§ Stored data entries
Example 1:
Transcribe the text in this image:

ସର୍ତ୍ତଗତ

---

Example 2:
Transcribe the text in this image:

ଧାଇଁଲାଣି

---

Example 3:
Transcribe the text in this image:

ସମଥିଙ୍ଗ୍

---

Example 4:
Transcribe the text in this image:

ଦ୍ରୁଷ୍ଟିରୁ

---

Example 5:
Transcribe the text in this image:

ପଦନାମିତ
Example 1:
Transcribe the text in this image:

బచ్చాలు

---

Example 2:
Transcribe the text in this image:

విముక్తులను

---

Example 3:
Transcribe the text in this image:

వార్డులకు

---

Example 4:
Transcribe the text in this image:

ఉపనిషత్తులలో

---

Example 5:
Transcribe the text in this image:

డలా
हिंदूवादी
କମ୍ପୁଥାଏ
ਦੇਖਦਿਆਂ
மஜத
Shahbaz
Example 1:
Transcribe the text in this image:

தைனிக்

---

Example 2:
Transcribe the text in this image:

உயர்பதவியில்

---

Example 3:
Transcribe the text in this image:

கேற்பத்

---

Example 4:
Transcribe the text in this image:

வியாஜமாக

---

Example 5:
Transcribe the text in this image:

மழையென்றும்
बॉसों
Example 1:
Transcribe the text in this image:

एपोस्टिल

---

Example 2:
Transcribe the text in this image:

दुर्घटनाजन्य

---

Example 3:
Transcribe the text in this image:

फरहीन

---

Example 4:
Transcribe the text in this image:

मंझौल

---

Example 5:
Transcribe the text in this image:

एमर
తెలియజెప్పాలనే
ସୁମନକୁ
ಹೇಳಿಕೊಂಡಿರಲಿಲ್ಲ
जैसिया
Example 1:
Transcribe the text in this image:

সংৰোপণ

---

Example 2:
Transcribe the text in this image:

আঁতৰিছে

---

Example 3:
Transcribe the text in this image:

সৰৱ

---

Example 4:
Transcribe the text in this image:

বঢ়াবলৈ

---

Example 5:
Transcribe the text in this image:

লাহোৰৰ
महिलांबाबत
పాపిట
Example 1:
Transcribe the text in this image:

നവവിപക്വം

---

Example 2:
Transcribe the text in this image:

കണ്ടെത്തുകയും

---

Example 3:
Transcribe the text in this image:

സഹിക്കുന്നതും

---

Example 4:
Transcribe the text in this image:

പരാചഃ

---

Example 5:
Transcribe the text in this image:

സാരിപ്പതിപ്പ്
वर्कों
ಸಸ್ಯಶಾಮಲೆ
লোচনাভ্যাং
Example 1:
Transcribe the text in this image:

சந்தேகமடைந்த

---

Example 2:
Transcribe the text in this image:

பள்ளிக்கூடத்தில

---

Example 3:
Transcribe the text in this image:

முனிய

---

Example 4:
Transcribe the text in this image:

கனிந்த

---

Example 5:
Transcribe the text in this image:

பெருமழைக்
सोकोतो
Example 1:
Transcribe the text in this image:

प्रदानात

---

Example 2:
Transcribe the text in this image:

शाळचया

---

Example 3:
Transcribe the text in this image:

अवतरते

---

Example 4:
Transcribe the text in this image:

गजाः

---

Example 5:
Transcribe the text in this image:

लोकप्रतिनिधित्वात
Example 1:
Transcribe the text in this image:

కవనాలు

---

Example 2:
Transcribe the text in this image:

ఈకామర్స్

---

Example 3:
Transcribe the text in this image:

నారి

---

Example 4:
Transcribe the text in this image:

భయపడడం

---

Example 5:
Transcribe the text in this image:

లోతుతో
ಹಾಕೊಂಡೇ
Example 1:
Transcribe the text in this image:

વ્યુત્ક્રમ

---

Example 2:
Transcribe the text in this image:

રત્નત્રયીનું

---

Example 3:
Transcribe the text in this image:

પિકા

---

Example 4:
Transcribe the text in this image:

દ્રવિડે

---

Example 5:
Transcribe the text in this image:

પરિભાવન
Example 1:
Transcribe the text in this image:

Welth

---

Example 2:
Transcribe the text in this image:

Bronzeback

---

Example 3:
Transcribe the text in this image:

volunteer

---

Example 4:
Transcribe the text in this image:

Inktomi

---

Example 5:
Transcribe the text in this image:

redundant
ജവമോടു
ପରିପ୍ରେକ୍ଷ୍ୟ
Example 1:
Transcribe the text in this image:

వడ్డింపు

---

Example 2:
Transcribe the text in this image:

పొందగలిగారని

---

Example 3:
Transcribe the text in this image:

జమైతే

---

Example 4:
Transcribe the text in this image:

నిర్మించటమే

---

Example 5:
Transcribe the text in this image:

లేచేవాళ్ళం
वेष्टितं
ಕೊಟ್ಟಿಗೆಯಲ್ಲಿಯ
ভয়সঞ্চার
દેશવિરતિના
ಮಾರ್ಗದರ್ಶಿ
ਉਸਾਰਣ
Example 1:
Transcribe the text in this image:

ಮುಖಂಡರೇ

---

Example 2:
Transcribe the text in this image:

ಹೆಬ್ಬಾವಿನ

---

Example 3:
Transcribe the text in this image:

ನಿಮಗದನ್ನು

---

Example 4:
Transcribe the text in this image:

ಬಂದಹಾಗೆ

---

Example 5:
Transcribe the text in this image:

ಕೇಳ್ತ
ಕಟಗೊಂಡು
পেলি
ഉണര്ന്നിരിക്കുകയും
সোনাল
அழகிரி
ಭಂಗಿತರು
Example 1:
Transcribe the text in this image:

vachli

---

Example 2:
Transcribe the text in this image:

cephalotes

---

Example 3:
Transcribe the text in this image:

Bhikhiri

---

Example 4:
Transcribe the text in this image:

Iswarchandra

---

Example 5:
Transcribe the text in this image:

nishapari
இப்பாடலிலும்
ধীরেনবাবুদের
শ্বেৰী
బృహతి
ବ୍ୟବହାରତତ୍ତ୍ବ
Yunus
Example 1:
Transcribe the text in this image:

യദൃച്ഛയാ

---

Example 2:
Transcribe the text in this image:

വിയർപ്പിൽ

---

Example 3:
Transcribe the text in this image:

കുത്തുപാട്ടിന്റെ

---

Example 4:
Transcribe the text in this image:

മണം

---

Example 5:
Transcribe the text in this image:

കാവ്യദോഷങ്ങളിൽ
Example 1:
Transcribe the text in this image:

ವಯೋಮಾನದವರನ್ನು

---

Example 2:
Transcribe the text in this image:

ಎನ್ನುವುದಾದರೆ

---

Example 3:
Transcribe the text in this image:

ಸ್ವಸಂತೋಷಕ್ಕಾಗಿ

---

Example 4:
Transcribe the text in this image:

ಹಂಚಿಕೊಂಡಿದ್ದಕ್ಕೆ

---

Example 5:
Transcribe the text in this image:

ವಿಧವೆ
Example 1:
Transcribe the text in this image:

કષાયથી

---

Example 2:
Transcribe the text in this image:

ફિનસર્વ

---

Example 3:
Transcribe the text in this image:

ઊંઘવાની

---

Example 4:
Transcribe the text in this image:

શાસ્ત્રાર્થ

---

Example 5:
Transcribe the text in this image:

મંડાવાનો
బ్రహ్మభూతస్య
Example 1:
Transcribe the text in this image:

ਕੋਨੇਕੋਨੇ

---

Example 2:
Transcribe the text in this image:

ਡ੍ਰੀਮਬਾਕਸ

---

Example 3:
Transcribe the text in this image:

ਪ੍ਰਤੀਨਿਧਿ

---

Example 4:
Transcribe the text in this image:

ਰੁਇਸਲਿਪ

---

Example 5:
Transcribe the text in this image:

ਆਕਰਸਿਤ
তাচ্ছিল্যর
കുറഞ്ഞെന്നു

§ Description of the task
Print all the records exactly as written.

§ Task response
Example 1:
Transcribe the text in this image:

ସର୍ତ୍ତଗତ

---

Example 2:
Transcribe the text in this image:

ଧାଇଁଲାଣି

---

Example 3:
Transcribe the text in this image:

ସମଥିଙ୍ଗ୍

---

Example 4:
Transcribe the text in this image:

ଦ୍ରୁଷ୍ଟିରୁ

---

Example 5:
Transcribe the text in this image:

ପଦନାମିତ
Example 1:
Transcribe the text in this image:

బచ్చాలు

---

Example 2:
Transcribe the text in this image:

విముక్తులను

---

Example 3:
Transcribe the text in this image:

వార్డులకు

---

Example 4:
Transcribe the text in this image:

ఉపనిషత్తులలో

---

Example 5:
Transcribe the text in this image:

డలా
हिंदूवादी
କମ୍ପୁଥାଏ
ਦੇਖਦਿਆਂ
மஜத
Shahbaz
Example 1:
Transcribe the text in this image:

தைனிக்

---

Example 2:
Transcribe the text in this image:

உயர்பதவியில்

---

Example 3:
Transcribe the text in this image:

கேற்பத்

---

Example 4:
Transcribe the text in this image:

வியாஜமாக

---

Example 5:
Transcribe the text in this image:

மழையென்றும்
बॉसों
Example 1:
Transcribe the text in this image:

एपोस्टिल

---

Example 2:
Transcribe the text in this image:

दुर्घटनाजन्य

---

Example 3:
Transcribe the text in this image:

फरहीन

---

Example 4:
Transcribe the text in this image:

मंझौल

---

Example 5:
Transcribe the text in this image:

एमर
తెలియజెప్పాలనే
ସୁମନକୁ
ಹೇಳಿಕೊಂಡಿರಲಿಲ್ಲ
जैसिया
Example 1:
Transcribe the text in this image:

সংৰোপণ

---

Example 2:
Transcribe the text in this image:

আঁতৰিছে

---

Example 3:
Transcribe the text in this image:

সৰৱ

---

Example 4:
Transcribe the text in this image:

বঢ়াবলৈ

---

Example 5:
Transcribe the text in this image:

লাহোৰৰ
महिलांबाबत
పాపిట
Example 1:
Transcribe the text in this image:

നവവിപക്വം

---

Example 2:
Transcribe the text in this image:

കണ്ടെത്തുകയും

---

Example 3:
Transcribe the text in this image:

സഹിക്കുന്നതും

---

Example 4:
Transcribe the text in this image:

പരാചഃ

---

Example 5:
Transcribe the text in this image:

സാരിപ്പതിപ്പ്
वर्कों
ಸಸ್ಯಶಾಮಲೆ
লোচনাভ্যাং
Example 1:
Transcribe the text in this image:

சந்தேகமடைந்த

---

Example 2:
Transcribe the text in this image:

பள்ளிக்கூடத்தில

---

Example 3:
Transcribe the text in this image:

முனிய

---

Example 4:
Transcribe the text in this image:

கனிந்த

---

Example 5:
Transcribe the text in this image:

பெருமழைக்
सोकोतो
Example 1:
Transcribe the text in this image:

प्रदानात

---

Example 2:
Transcribe the text in this image:

शाळचया

---

Example 3:
Transcribe the text in this image:

अवतरते

---

Example 4:
Transcribe the text in this image:

गजाः

---

Example 5:
Transcribe the text in this image:

लोकप्रतिनिधित्वात
Example 1:
Transcribe the text in this image:

కవనాలు

---

Example 2:
Transcribe the text in this image:

ఈకామర్స్

---

Example 3:
Transcribe the text in this image:

నారి

---

Example 4:
Transcribe the text in this image:

భయపడడం

---

Example 5:
Transcribe the text in this image:

లోతుతో
ಹಾಕೊಂಡೇ
Example 1:
Transcribe the text in this image:

વ્યુત્ક્રમ

---

Example 2:
Transcribe the text in this image:

રત્નત્રયીનું

---

Example 3:
Transcribe the text in this image:

પિકા

---

Example 4:
Transcribe the text in this image:

દ્રવિડે

---

Example 5:
Transcribe the text in this image:

પરિભાવન
Example 1:
Transcribe the text in this image:

Welth

---

Example 2:
Transcribe the text in this image:

Bronzeback

---

Example 3:
Transcribe the text in this image:

volunteer

---

Example 4:
Transcribe the text in this image:

Inktomi

---

Example 5:
Transcribe the text in this image:

redundant
ജവമോടു
ପରିପ୍ରେକ୍ଷ୍ୟ
Example 1:
Transcribe the text in this image:

వడ్డింపు

---

Example 2:
Transcribe the text in this image:

పొందగలిగారని

---

Example 3:
Transcribe the text in this image:

జమైతే

---

Example 4:
Transcribe the text in this image:

నిర్మించటమే

---

Example 5:
Transcribe the text in this image:

లేచేవాళ్ళం
वेष्टितं
ಕೊಟ್ಟಿಗೆಯಲ್ಲಿಯ
ভয়সঞ্চার
દેશવિરતિના
ಮಾರ್ಗದರ್ಶಿ
ਉਸਾਰਣ
Example 1:
Transcribe the text in this image:

ಮುಖಂಡರೇ

---

Example 2:
Transcribe the text in this image:

ಹೆಬ್ಬಾವಿನ

---

Example 3:
Transcribe the text in this image:

ನಿಮಗದನ್ನು

---

Example 4:
Transcribe the text in this image:

ಬಂದಹಾಗೆ

---

Example 5:
Transcribe the text in this image:

ಕೇಳ್ತ
ಕಟಗೊಂಡು
পেলি
ഉണര്ന്നിരിക്കുകയും
সোনাল
அழகிரி
ಭಂಗಿತರು
Example 1:
Transcribe the text in this image:

vachli

---

Example 2:
Transcribe the text in this image:

cephalotes

---

Example 3:
Transcribe the text in this image:

Bhikhiri

---

Example 4:
Transcribe the text in this image:

Iswarchandra

---

Example 5:
Transcribe the text in this image:

nishapari
இப்பாடலிலும்
ধীরেনবাবুদের
শ্বেৰী
బృహతి
ବ୍ୟବହାରତତ୍ତ୍ବ
Yunus
Example 1:
Transcribe the text in this image:

യദൃച്ഛയാ

---

Example 2:
Transcribe the text in this image:

വിയർപ്പിൽ

---

Example 3:
Transcribe the text in this image:

കുത്തുപാട്ടിന്റെ

---

Example 4:
Transcribe the text in this image:

മണം

---

Example 5:
Transcribe the text in this image:

കാവ്യദോഷങ്ങളിൽ
Example 1:
Transcribe the text in this image:

ವಯೋಮಾನದವರನ್ನು

---

Example 2:
Transcribe the text in this image:

ಎನ್ನುವುದಾದರೆ

---

Example 3:
Transcribe the text in this image:

ಸ್ವಸಂತೋಷಕ್ಕಾಗಿ

---

Example 4:
Transcribe the text in this image:

ಹಂಚಿಕೊಂಡಿದ್ದಕ್ಕೆ

---

Example 5:
Transcribe the text in this image:

ವಿಧವೆ
Example 1:
Transcribe the text in this image:

કષાયથી

---

Example 2:
Transcribe the text in this image:

ફિનસર્વ

---

Example 3:
Transcribe the text in this image:

ઊંઘવાની

---

Example 4:
Transcribe the text in this image:

શાસ્ત્રાર્થ

---

Example 5:
Transcribe the text in this image:

મંડાવાનો
బ్రహ్మభూతస్య
Example 1:
Transcribe the text in this image:

ਕੋਨੇਕੋਨੇ

---

Example 2:
Transcribe the text in this image:

ਡ੍ਰੀਮਬਾਕਸ

---

Example 3:
Transcribe the text in this image:

ਪ੍ਰਤੀਨਿਧਿ

---

Example 4:
Transcribe the text in this image:

ਰੁਇਸਲਿਪ

---

Example 5:
Transcribe the text in this image:

ਆਕਰਸਿਤ
তাচ্ছিল্যর
കുറഞ്ഞെന്നു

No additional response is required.